Then the singing began. There are people who sing and there are others who can be called songsters. And so it is among birds. G-man, our grosbeak, was a true songster. He sang for love and wonder, for pride and joy and to serenade a sunny day, greet a rain, welcome a wind. He sang so often that his lady love was moved to respond with a song of her own, and it was difficult to tell who was singing to whom about what.

Eventually the reasons for the singing appeared, a trio of Baby G’s, bodies fat and round as tennis balls, heads striped brown and beige like their mother’s. Right from the beginning they showed their musical heritage. As they tagged along after their devoted parents in search for food, they did not make a terrible racket like the baby blackbirds or cheep incessantly like the sparrows and house finches. Their soliciting sound was a soft, plaintive, gently aggrieved, “Hey, you!” Every shrub and tree in the yard seemed to be equipped with its own music box which played over and over, “Hey, you! Hey, you! Hey, you!”

The red-shafted flicker normally lays a clutch of half a dozen eggs or more, but that year only one survived to fledgling size. He had two sounds as he followed his parents to the doughnut in the wooden feeder. One was soft like the grosbeaks’, a plaintive and questioning, “Yup yop? Yup yop yop?” The other was a shrieking that can’t be described in words. When I first heard it I thought a murder was taking place on the porch railing. It looked like a murder, too, with the mother flicker thrusting her formidable one-and-a-half-inch beak down the baby’s throat while he screamed like a banshee. This noise, as far as a mere spectator-auditor could tell, was caused by nothing more than excitement.

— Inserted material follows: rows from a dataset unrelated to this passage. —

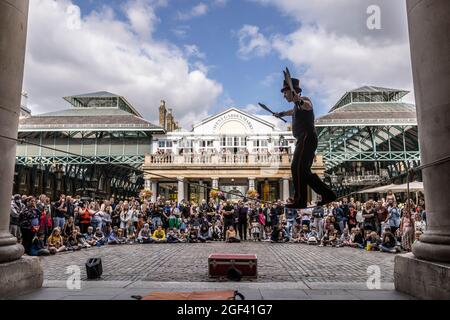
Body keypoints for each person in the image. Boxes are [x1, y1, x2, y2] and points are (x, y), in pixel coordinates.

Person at [275, 75, 336, 209]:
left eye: (285, 93)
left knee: (296, 168)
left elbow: (307, 106)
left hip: (306, 137)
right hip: (304, 139)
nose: (284, 96)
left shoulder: (304, 100)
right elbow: (294, 111)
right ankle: (328, 194)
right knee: (303, 171)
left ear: (293, 92)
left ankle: (301, 200)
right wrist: (282, 113)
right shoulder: (296, 106)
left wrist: (299, 101)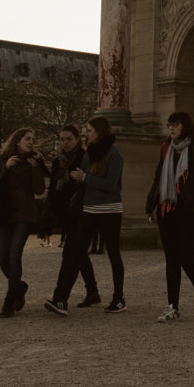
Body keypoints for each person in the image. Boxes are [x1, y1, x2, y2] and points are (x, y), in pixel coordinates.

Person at [44, 116, 126, 316]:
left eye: (89, 130)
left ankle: (118, 298)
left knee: (114, 255)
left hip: (109, 210)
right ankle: (62, 300)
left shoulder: (114, 155)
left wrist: (85, 178)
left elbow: (110, 185)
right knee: (76, 253)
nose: (86, 134)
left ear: (99, 132)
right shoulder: (89, 154)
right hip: (89, 210)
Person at [146, 111, 194, 324]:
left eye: (175, 124)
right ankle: (172, 306)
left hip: (188, 210)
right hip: (167, 208)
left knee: (186, 256)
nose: (171, 128)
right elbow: (159, 176)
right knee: (171, 260)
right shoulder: (166, 147)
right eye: (169, 125)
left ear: (185, 126)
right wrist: (151, 204)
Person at [0, 127, 47, 317]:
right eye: (28, 139)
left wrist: (37, 169)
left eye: (33, 139)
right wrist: (5, 168)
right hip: (4, 215)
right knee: (2, 258)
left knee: (14, 256)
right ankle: (19, 287)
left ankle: (9, 300)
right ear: (17, 140)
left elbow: (39, 190)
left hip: (24, 216)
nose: (31, 142)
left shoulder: (35, 162)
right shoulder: (2, 160)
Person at [40, 125, 100, 305]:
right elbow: (54, 191)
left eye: (69, 139)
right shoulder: (58, 161)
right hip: (65, 214)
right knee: (79, 254)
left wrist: (83, 178)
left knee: (69, 254)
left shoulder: (85, 158)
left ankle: (60, 296)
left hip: (82, 212)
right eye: (63, 139)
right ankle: (93, 292)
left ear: (77, 140)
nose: (65, 143)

At intervals throughout the day, one or other of the parent flickers, sometimes both, would bring their son, Yup Yop, to the wooden feeder. He was enormous compared to the other young birds, but he was a terribly spoiled baby. The little wrentits and song sparrows and Wilson’s warblers and goldfinches all fended for themselves while Yup Yop sat helplessly on the railing, refusing to try even a bite of doughnut or bread or a single grape or peanut. As two weeks passed and Yup Yop still clung to his dependence, his parents were at the end of their wits. They had tried coaxing, prodding, pecking and pushing. Now they tried the only other thing they could think of — they flew off and left him.